How can we be arrogant about our knowledge of God when we don’t fully understand ourselves. Spiritual maturity shines light on dark places, places we’ve not known but were always there. It isn’t only because I am a philosopher that I side with Socrates when he said, “I just know that I don’t know.” But it is also because it honestly reflects what I’ve experienced in life. As a youngster, I would ask tons of questions. I was a curious little boy who believed that everyone understood more about the world than I did. I was fascinated by the breadth and size of the world and the seemingly endless amounts of people within it. I would collect rocks. I would notice rocks of different shapes, sizes, textures, and colors and be awed by them, thinking “What were these extremely durable treasures(?).” My pants’ pockets were often stained by the mud, the dirt, and the dust that hung on these treasures like pirates refusing to give them up. I would store my treasures in a drawer at home. This memory brings me joy because I know it was innocent. I wasn’t trying to be different or special; I just was.
I was full of curiosity and it spilled over into my desire to understand the world of men and women. While wet with wonder, I found others to be dry, living but not reflecting, thinking only about the world which was visible to their eyes, thinking only about how they could navigate it for basic needs. I wondered why we were all here while others wondered why their lights were turned off, why the DART bus had not arrived as scheduled. I simply assumed that they knew answers to the questions that I had and that this explained why they didn’t ask them. Like Socrates, I would find myself in conversations with experts, with teachers and preachers, with those who were credentialed, with those who were licensed. But my curiosity wasn’t met with acceptance. I asked questions about things you weren’t supposed to question. “Why was this a sin” and “Where does it teach this in the Bible,” I would ponder. “Why were those with titles treated better in church than momma,” who seemed almost invisible. “Why could I speak to many people in the church while others seemed to be off limits?”
Life was a long-suffering teacher with me, teaching me through the lost of relationships and reputation and the assassination of my character the truth that most people simply don’t enough to explore the tough questions. Sure. They may ponder the meaning of life before closing their eyes at night, but will they spend the next day repeating the cycle of the previous day or will they set aside time to read and explore scripture and other resources?
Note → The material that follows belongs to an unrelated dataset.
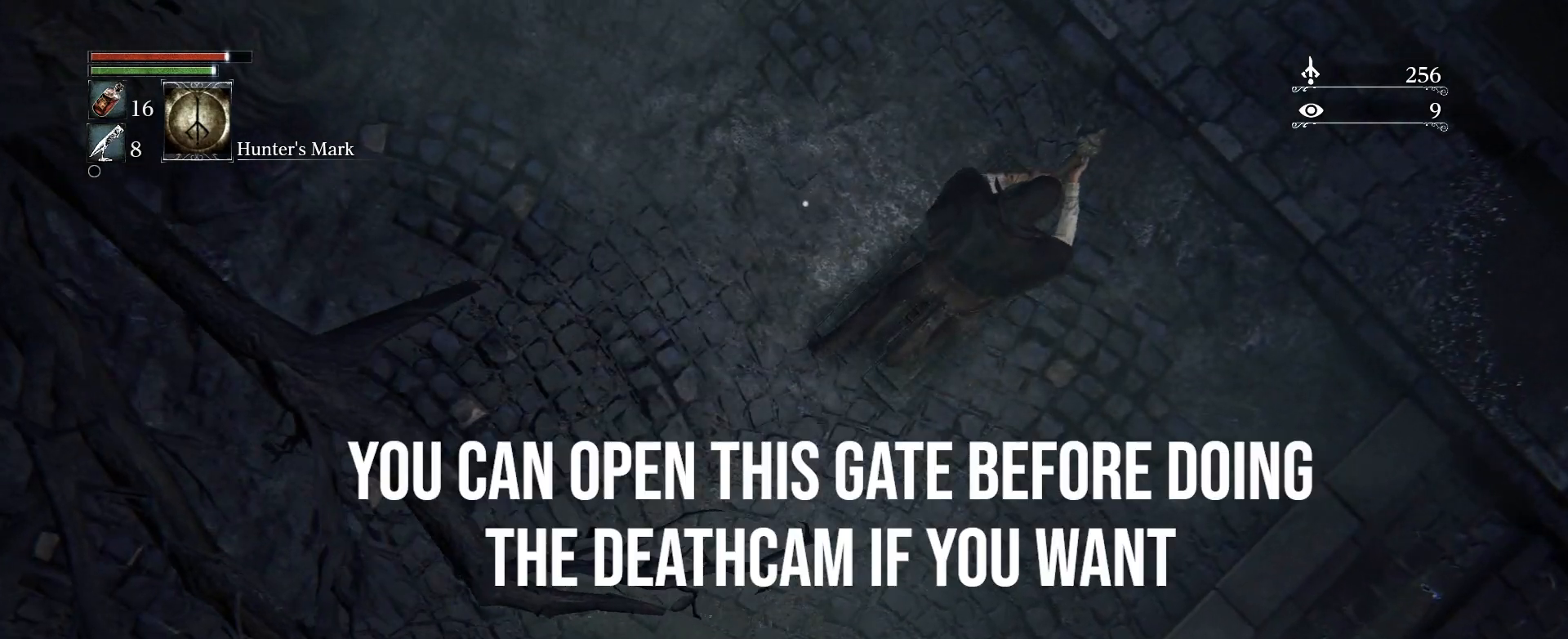
{"buttons": [], "left_stick": "center", "right_stick": "center", "events": []}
I became aware of my ignorance of self after pondering my interpersonal communication and unpleasant experiences with other people. While I attempted to comprehend the purpose of existence, I lacked an understanding about the nature of my own. Who was I? Why was I me? These became questions which shifted my focus inwardly.
As I grow older, I am absolutely amazed at the blind spots I’ve had about my own character. I spent years blaming people in church and other places for their mistreatment of me without seeing my role in this effect. Daily I become aware more and more about my insensitivity to the feeling of others. I say rude things to my wife sometimes and don’t even realize it. I jest at the expense of others feelings when it’s humorous to myself. I’m impatient when asked a question with an apparently obvious answer. I lost control when inspired with a seemingly profound idea and don’t consider what others are doing around me, interrupting, sharing my idea, and being upset when they inform me they’re busy. I have also been very condescending to myself in the past, forgiving others while holding guilt about my own past mistakes, seeing myself as subhuman, feeling that I don’t deserve self-love.
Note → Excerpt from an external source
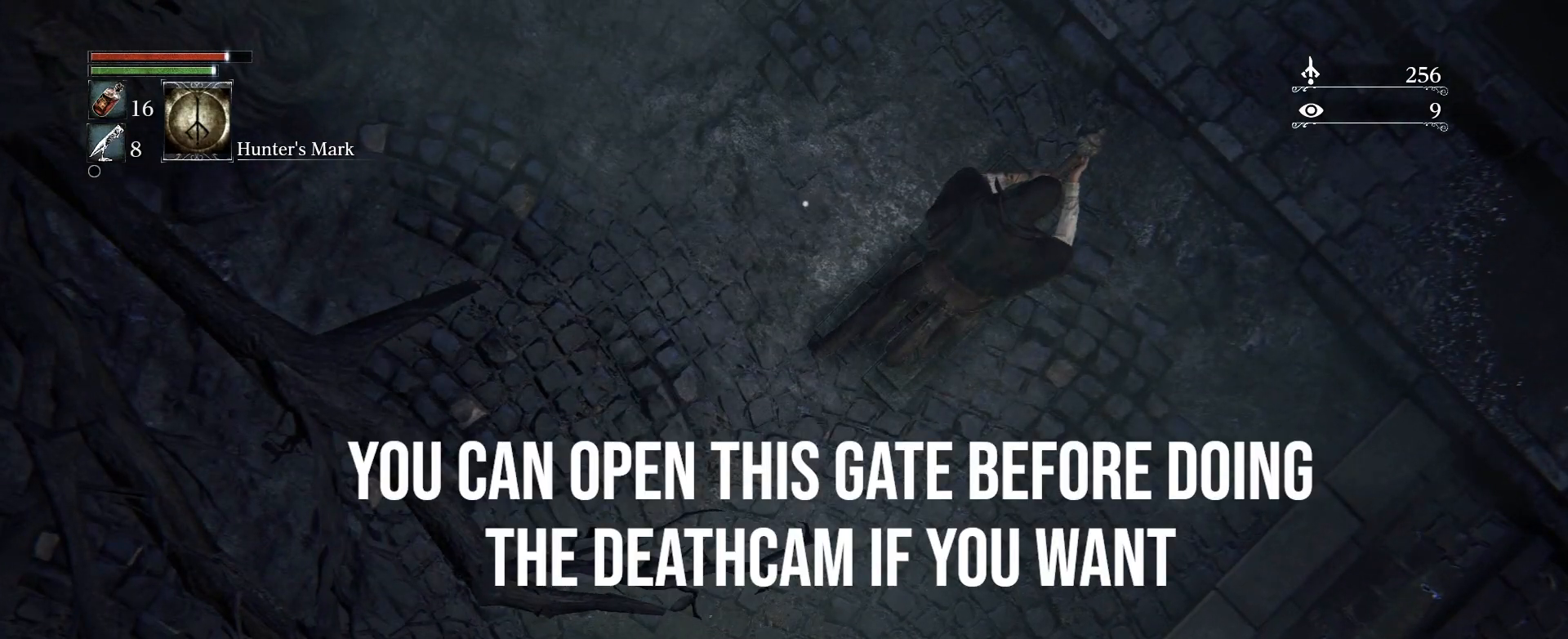
{"buttons": [], "left_stick": "center", "right_stick": "center", "events": []}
Thus, how can I arrogantly hold a view about God or his word that hasn’t been checked by inferences from scripture and valid reasonings, rather than the feeling of my own certainty? How can I boldly assert what some verse means without study, without proof? How can I be proud about my knowledge of God when I’m daily in the process of discovery about myself? Wouldn’t the proper posture be to maintain an open mind about what I believe. That is, be open to examine reasons why I believe something and hear those within my faith communities who may have different beliefs for different reasons. To be clear, I am not advocating for the suspension of theological beliefs, rather I am arguing that we should have more of a reason from scripture, the original languages, the meanings of individual words, the context of the particular verse, etc. than just holding to a certain view of conduct simply because someone you trusted told you or that is the understanding you arrived at after reading the scripture. One thing I got right as a kid was the open disposition to information and conversation and these are the rocks I still carry.